Entries of extracted data
BEGIN
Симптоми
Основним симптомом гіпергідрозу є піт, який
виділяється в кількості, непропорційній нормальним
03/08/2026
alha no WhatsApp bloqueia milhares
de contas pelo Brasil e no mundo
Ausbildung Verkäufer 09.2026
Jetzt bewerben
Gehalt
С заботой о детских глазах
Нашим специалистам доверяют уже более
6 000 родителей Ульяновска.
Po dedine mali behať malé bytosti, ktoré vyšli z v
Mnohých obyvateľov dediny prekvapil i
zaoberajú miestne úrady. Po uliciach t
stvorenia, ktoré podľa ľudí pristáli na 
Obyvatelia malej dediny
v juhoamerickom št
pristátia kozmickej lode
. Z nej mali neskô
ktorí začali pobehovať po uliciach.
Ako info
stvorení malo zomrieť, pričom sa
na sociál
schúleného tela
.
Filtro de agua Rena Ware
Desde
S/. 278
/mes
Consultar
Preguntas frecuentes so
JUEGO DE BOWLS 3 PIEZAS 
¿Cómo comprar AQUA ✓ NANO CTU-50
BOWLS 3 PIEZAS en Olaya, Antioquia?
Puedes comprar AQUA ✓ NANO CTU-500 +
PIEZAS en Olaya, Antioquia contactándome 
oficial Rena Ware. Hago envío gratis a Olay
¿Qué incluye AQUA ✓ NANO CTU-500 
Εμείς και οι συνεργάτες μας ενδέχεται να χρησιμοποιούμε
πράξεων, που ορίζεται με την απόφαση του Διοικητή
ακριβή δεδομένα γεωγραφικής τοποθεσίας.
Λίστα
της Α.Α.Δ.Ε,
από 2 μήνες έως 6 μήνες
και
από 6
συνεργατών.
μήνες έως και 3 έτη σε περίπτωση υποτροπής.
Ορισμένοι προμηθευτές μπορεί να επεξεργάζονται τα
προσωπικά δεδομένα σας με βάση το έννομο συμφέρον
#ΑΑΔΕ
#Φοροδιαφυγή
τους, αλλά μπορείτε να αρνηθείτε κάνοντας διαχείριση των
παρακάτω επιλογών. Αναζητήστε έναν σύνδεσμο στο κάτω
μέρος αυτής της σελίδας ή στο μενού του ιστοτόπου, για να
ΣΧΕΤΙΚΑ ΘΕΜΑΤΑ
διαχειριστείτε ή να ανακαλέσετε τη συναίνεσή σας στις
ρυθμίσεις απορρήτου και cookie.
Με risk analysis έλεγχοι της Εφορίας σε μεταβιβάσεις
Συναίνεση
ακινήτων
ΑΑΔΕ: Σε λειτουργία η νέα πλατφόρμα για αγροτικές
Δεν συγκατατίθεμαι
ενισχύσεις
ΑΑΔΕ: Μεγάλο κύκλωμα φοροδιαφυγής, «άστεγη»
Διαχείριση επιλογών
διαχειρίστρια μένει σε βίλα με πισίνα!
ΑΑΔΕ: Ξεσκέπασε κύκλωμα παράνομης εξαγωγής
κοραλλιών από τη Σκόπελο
END
> **What is required**: Rewrite the material so that "Olaya, Antioquia" is changed to "Medellín, Antioquia" everywhere it occurs, and leave everything else untouched.

> **Answer box**:
Симптоми
Основним симптомом гіпергідрозу є піт, який
виділяється в кількості, непропорційній нормальним
03/08/2026
alha no WhatsApp bloqueia milhares
de contas pelo Brasil e no mundo
Ausbildung Verkäufer 09.2026
Jetzt bewerben
Gehalt
С заботой о детских глазах
Нашим специалистам доверяют уже более
6 000 родителей Ульяновска.
Po dedine mali behať malé bytosti, ktoré vyšli z v
Mnohých obyvateľov dediny prekvapil i
zaoberajú miestne úrady. Po uliciach t
stvorenia, ktoré podľa ľudí pristáli na 
Obyvatelia malej dediny
v juhoamerickom št
pristátia kozmickej lode
. Z nej mali neskô
ktorí začali pobehovať po uliciach.
Ako info
stvorení malo zomrieť, pričom sa
na sociál
schúleného tela
.
Filtro de agua Rena Ware
Desde
S/. 278
/mes
Consultar
Preguntas frecuentes so
JUEGO DE BOWLS 3 PIEZAS 
¿Cómo comprar AQUA ✓ NANO CTU-50
BOWLS 3 PIEZAS en Medellín, Antioquia?
Puedes comprar AQUA ✓ NANO CTU-500 +
PIEZAS en Medellín, Antioquia contactándome 
oficial Rena Ware. Hago envío gratis a Olay
¿Qué incluye AQUA ✓ NANO CTU-500 
Εμείς και οι συνεργάτες μας ενδέχεται να χρησιμοποιούμε
πράξεων, που ορίζεται με την απόφαση του Διοικητή
ακριβή δεδομένα γεωγραφικής τοποθεσίας.
Λίστα
της Α.Α.Δ.Ε,
από 2 μήνες έως 6 μήνες
και
από 6
συνεργατών.
μήνες έως και 3 έτη σε περίπτωση υποτροπής.
Ορισμένοι προμηθευτές μπορεί να επεξεργάζονται τα
προσωπικά δεδομένα σας με βάση το έννομο συμφέρον
#ΑΑΔΕ
#Φοροδιαφυγή
τους, αλλά μπορείτε να αρνηθείτε κάνοντας διαχείριση των
παρακάτω επιλογών. Αναζητήστε έναν σύνδεσμο στο κάτω
μέρος αυτής της σελίδας ή στο μενού του ιστοτόπου, για να
ΣΧΕΤΙΚΑ ΘΕΜΑΤΑ
διαχειριστείτε ή να ανακαλέσετε τη συναίνεσή σας στις
ρυθμίσεις απορρήτου και cookie.
Με risk analysis έλεγχοι της Εφορίας σε μεταβιβάσεις
Συναίνεση
ακινήτων
ΑΑΔΕ: Σε λειτουργία η νέα πλατφόρμα για αγροτικές
Δεν συγκατατίθεμαι
ενισχύσεις
ΑΑΔΕ: Μεγάλο κύκλωμα φοροδιαφυγής, «άστεγη»
Διαχείριση επιλογών
διαχειρίστρια μένει σε βίλα με πισίνα!
ΑΑΔΕ: Ξεσκέπασε κύκλωμα παράνομης εξαγωγής
κοραλλιών από τη Σκόπελο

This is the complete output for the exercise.